#### REQUIRED WORK:
Ignoring every picture, transcribe the data in full as it stands.

#### RAW DATA:
________

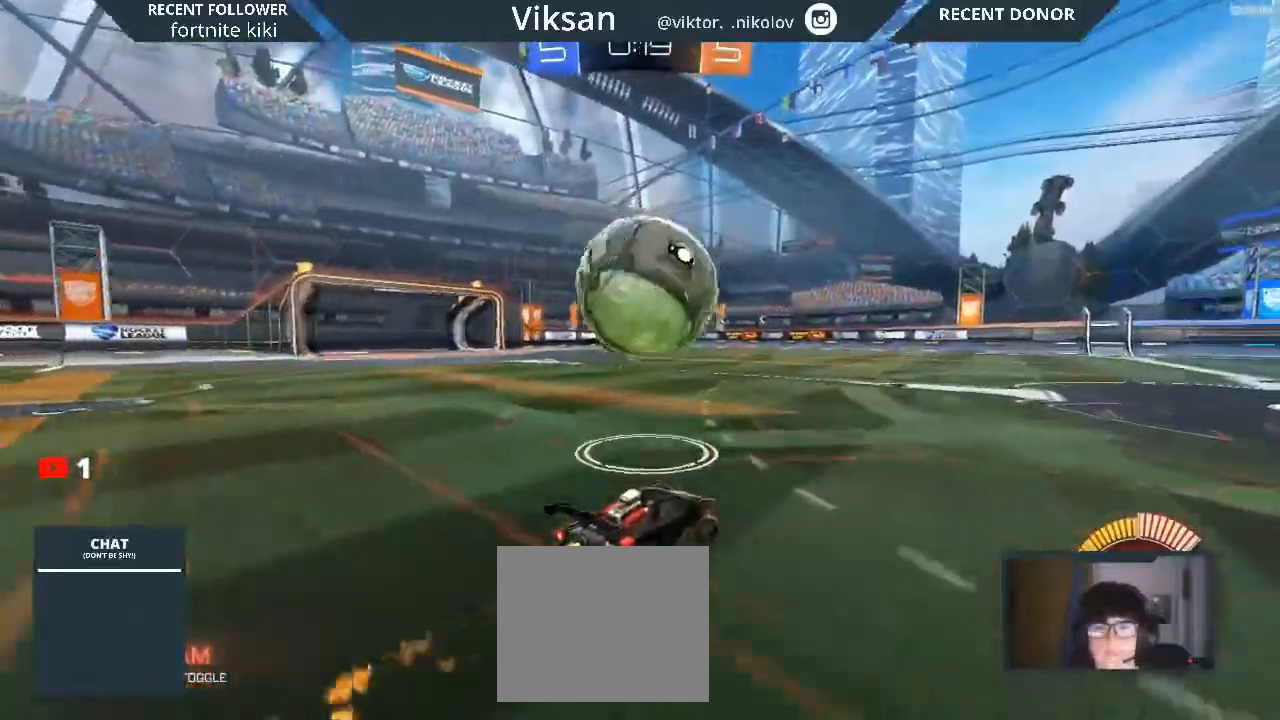
{"buttons": ["R2"], "left_stick": "left", "right_stick": "center", "events": [[67, "R1", "up"], [183, "left_stick", "right"], [317, "left_stick", "center"], [450, "left_stick", "left"]]}
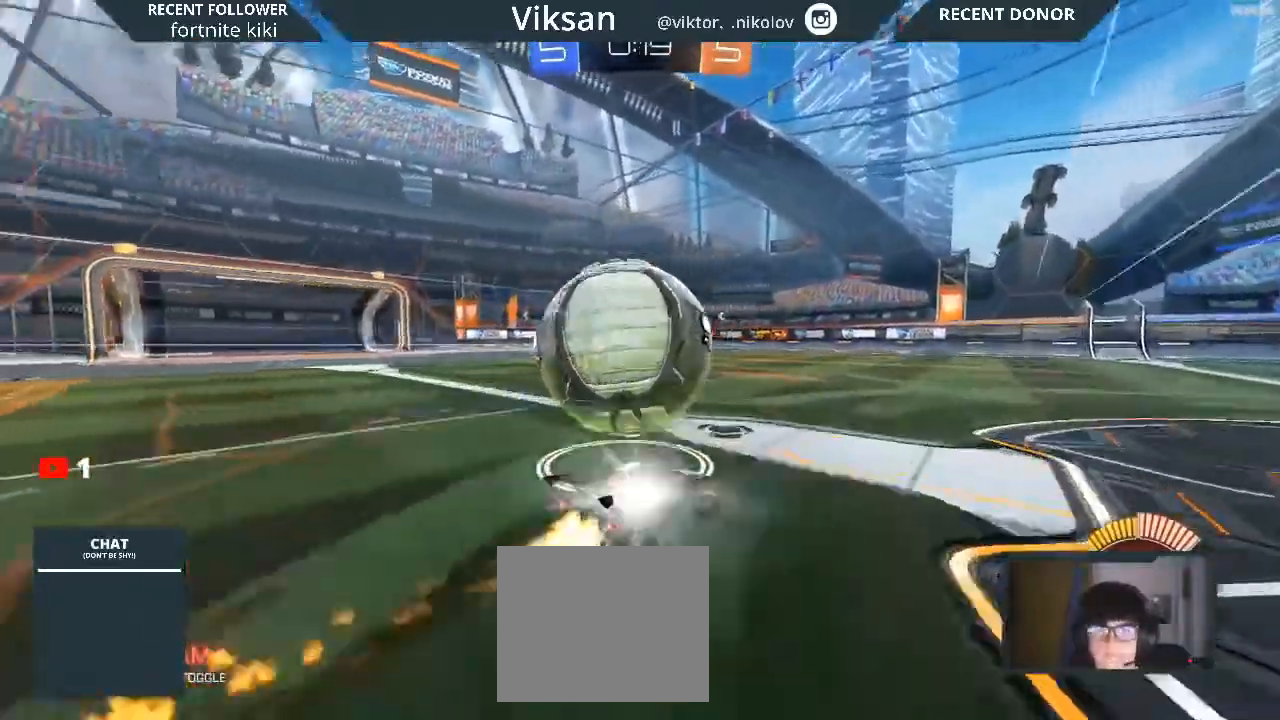
{"buttons": [], "left_stick": "center", "right_stick": "center", "events": [[50, "R1", "down"], [150, "R2", "up"], [217, "R2", "down"], [250, "R1", "up"], [383, "left_stick", "center"], [433, "R2", "up"]]}
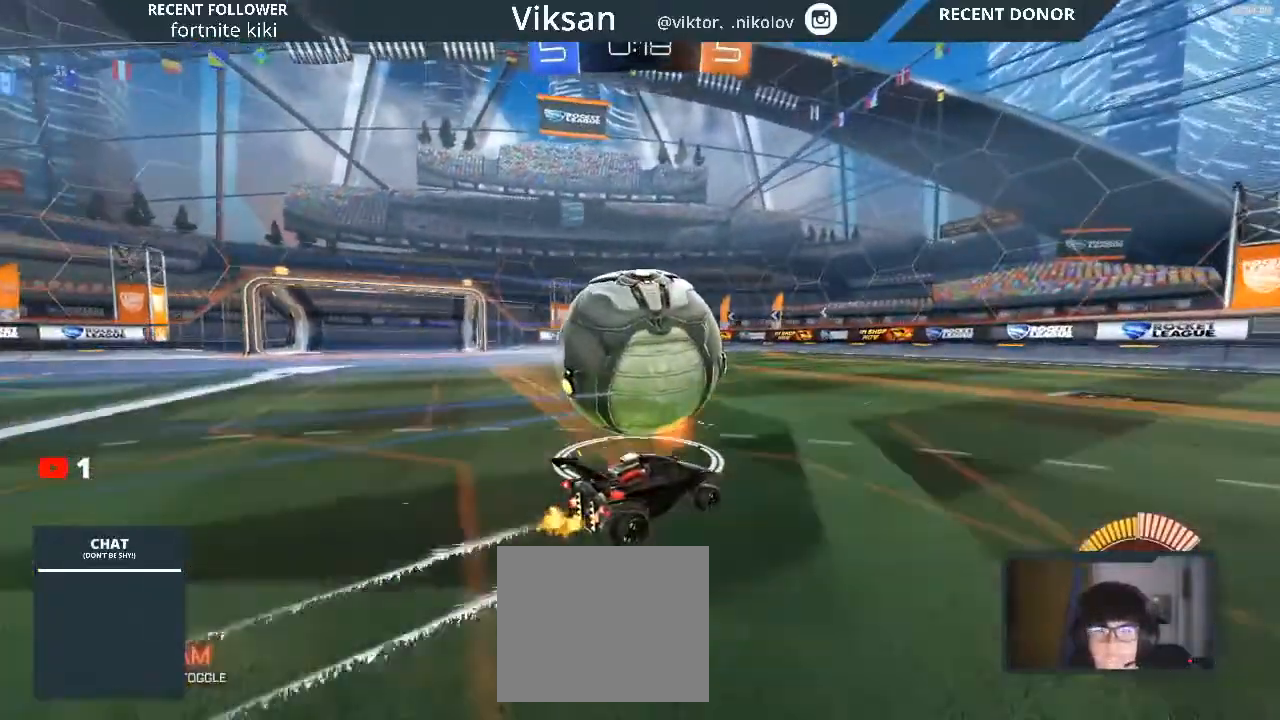
{"buttons": ["L2"], "left_stick": "center", "right_stick": "center", "events": [[367, "L2", "down"]]}
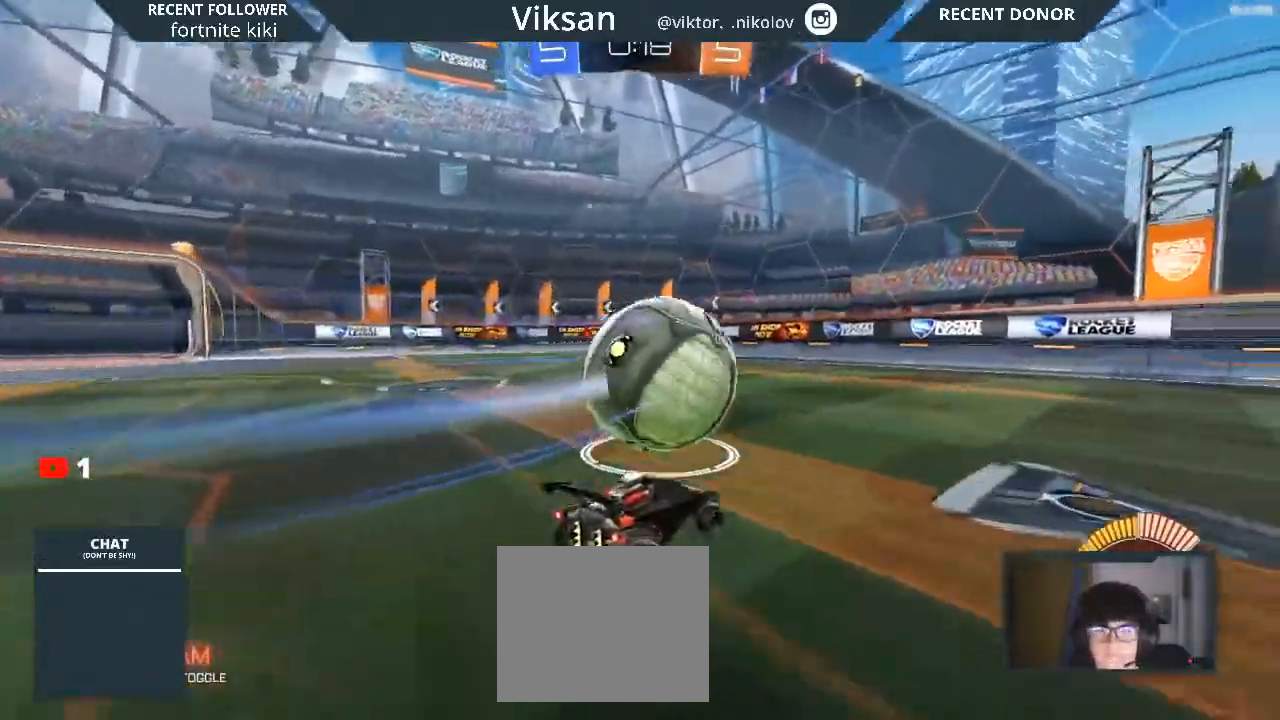
{"buttons": ["R2"], "left_stick": "center", "right_stick": "center", "events": [[83, "L2", "up"], [83, "R2", "down"], [117, "R1", "down"], [333, "R1", "up"]]}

________

#### YOUR SOLUTION:
{"buttons": ["R2"], "left_stick": "left", "right_stick": "center", "events": [[67, "R1", "up"], [183, "left_stick", "right"], [317, "left_stick", "center"], [450, "left_stick", "left"]]}
{"buttons": [], "left_stick": "center", "right_stick": "center", "events": [[50, "R1", "down"], [150, "R2", "up"], [217, "R2", "down"], [250, "R1", "up"], [383, "left_stick", "center"], [433, "R2", "up"]]}
{"buttons": ["L2"], "left_stick": "center", "right_stick": "center", "events": [[367, "L2", "down"]]}
{"buttons": ["R2"], "left_stick": "center", "right_stick": "center", "events": [[83, "L2", "up"], [83, "R2", "down"], [117, "R1", "down"], [333, "R1", "up"]]}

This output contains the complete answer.